:: Work order ::
Give only a number in reply. It should be how many lines in the records contain the string "İstanbul".

++++ Data extract

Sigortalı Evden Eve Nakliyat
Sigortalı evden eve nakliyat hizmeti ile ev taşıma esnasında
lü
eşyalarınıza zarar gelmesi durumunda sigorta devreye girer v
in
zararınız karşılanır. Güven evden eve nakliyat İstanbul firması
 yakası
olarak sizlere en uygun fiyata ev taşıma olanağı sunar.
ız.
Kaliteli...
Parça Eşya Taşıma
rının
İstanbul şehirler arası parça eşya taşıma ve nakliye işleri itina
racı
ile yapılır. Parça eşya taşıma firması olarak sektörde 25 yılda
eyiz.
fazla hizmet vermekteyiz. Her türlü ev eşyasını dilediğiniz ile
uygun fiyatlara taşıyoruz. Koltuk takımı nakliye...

++++++++

:: Written answer ::
2